RJP-Nepal's threat (Editorial)

Editorial

    29-10-2018   

Politics tends to heat up after over a month-long festive season that starts with Dashain and ends with Chhath. This year it is the two largest Madhes-based parties that could cause the biggest ruction, and mount per­haps the first serious challenge to the mighty government of KP Sharma Oli. Numerically weak, they may not as yet be able to unseat Oli but they could make things rather dicey for him.PM Oli has time and again assured the Federal Socialist Forum Nepal (FSFN)—a part of the federal government Oli leads—and the Rastriya Janashakti Party Nepal (RJPN)—that supports the federal government but is not a part of it—that the constitution ‘should and will’ be amended as per their demands. He better do so, the two parties say, as only reason they supported his government was because of a credible assurance on amendment.

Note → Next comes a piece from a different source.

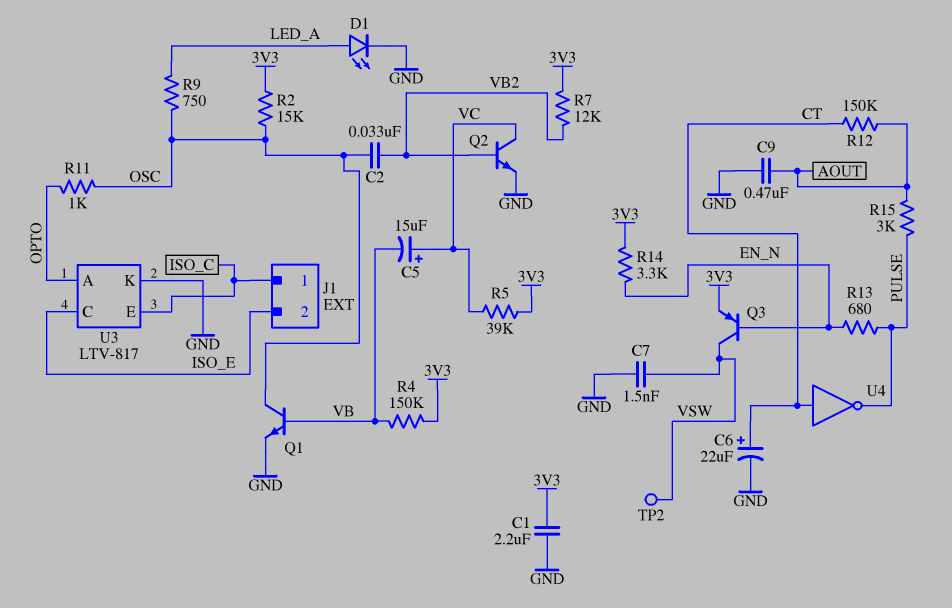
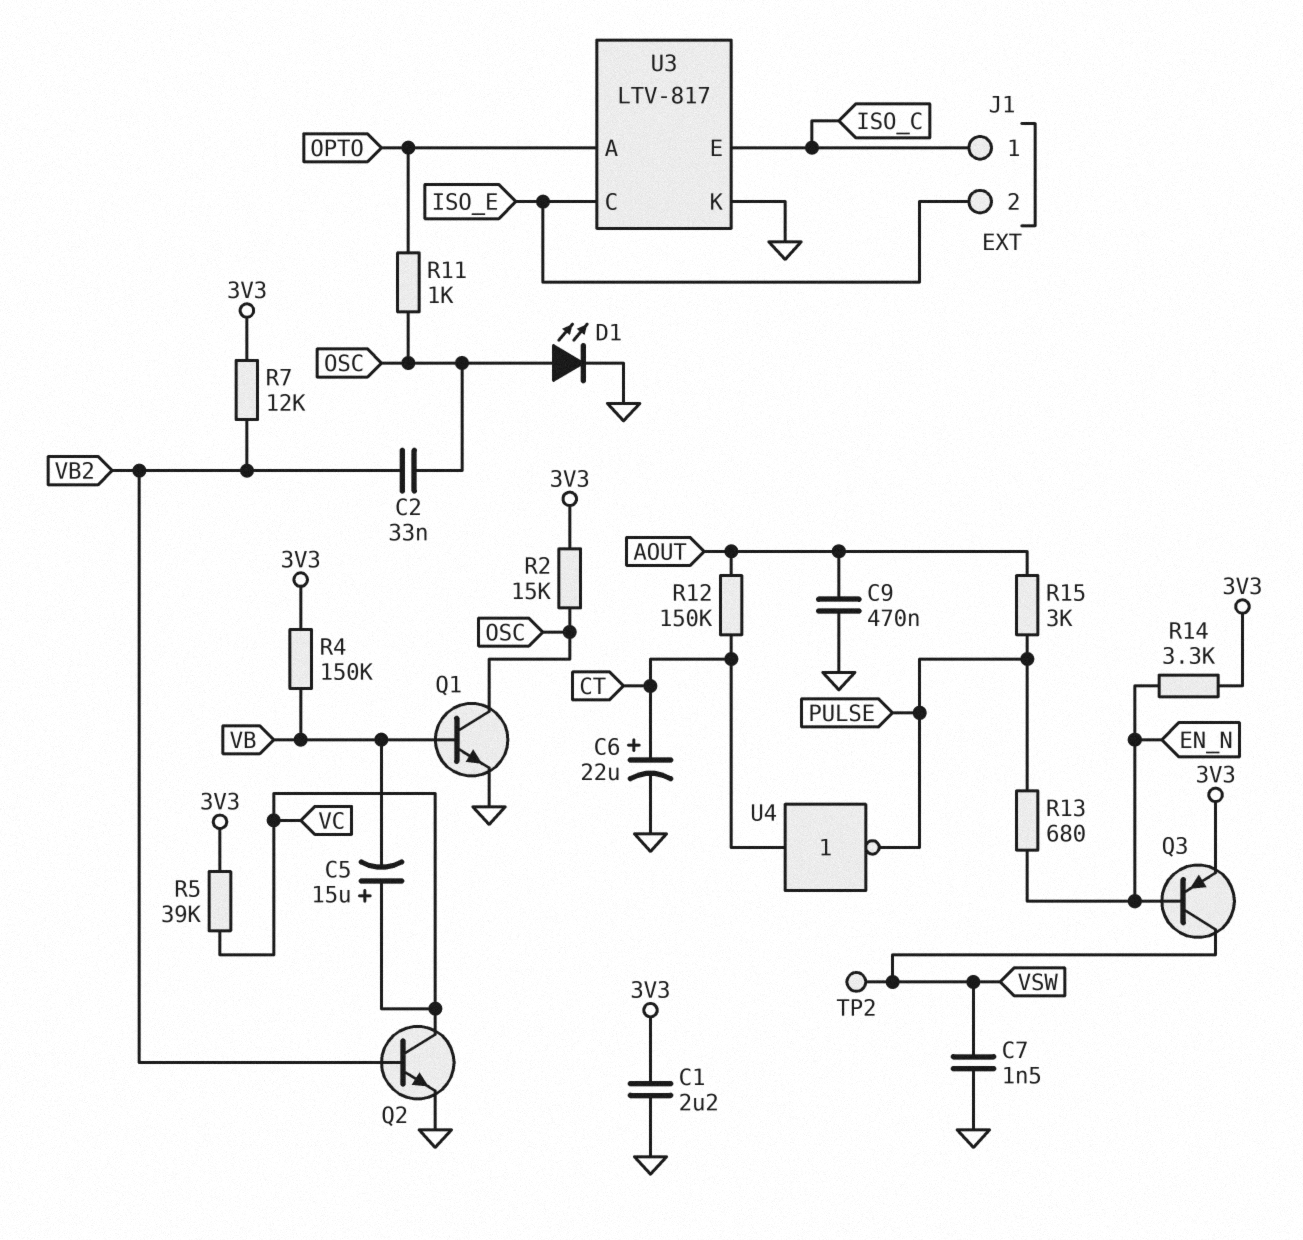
D1: LED (A LED_A, K GND) -> LED (A OSC, K GND)
R9: 750 (LED_A, OSC) -> none

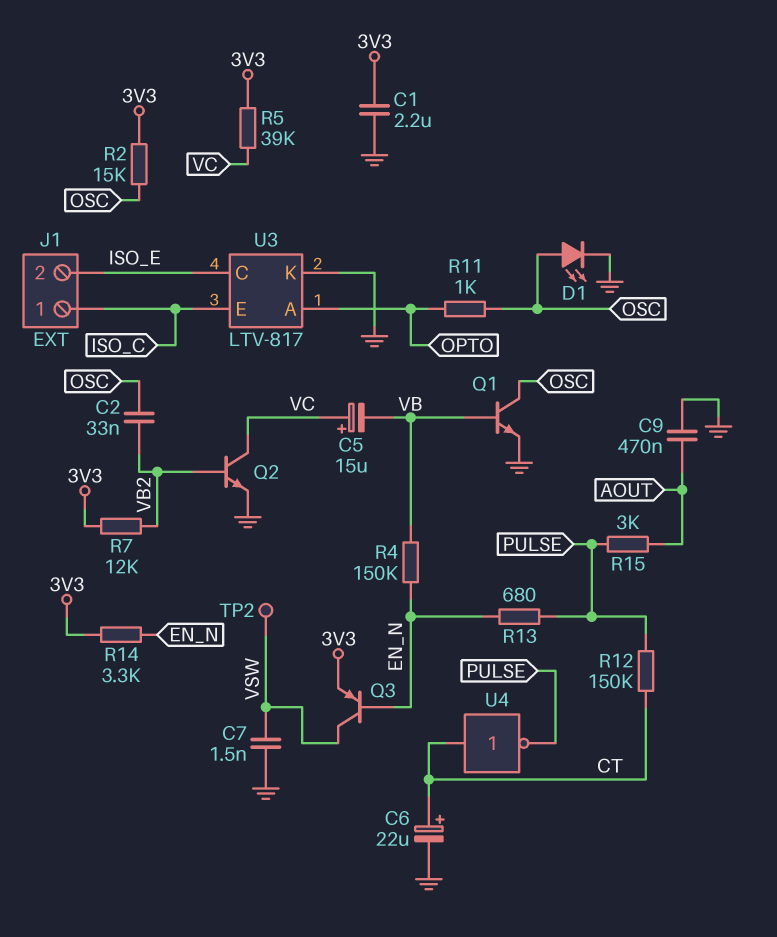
R4: 150k (3V3, VB) -> 150k (EN_N, VB)
R12: 150k (AOUT, CT) -> 150k (CT, PULSE)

But seven and a half months into Oli’s prime ministerial-ship there has been no headway on that front. Chief among the Madheshi parties’ demands are revision of provincial borders, amendment in citizenship clauses, proportional represen­tation of Madhesis in state organs, and release of Madhesi cadres arrested during various protests. They also want RJPN’s Resham Chaudhary—who was elected to the federal lower house from Kailali district, but was barred from taking office after being accused of masterminding the killings of eight police officers during protests in 2015—sworn-in as a lawmaker.

None of these demands will be easy to meet. The constitution makes redrawing provincial boundaries a herculean endeavor; most in the ruling NCP party deem even current citizenship provisions for Madhesis lax; on proportional representation, NCP is under tremendous pressure not to ‘dilute’ the rights of the Pahades in the name of empowering Madhesis; and the entire police apparatus will resist swear­ing-in Chaudhary. With the growing appeal of secessionist forces in Madhes, especially among its youth, token concessions from the NCP-led government will not cut ice. The two mainstream Madhesi parties fear irrelevance if they cannot wring out substantive constitutional changes from the federal government. But if the stalemate persists even after Chhath, it is not farfetched to imagine the two parties making common cause with extremists like CK Raut. In fact, there have been plenty of hints that they are contem­plating this course. As Oli strives to keep his own wrangling party in order he will have his task cut out managing the growing challenge from Tarai-Madhesh as well.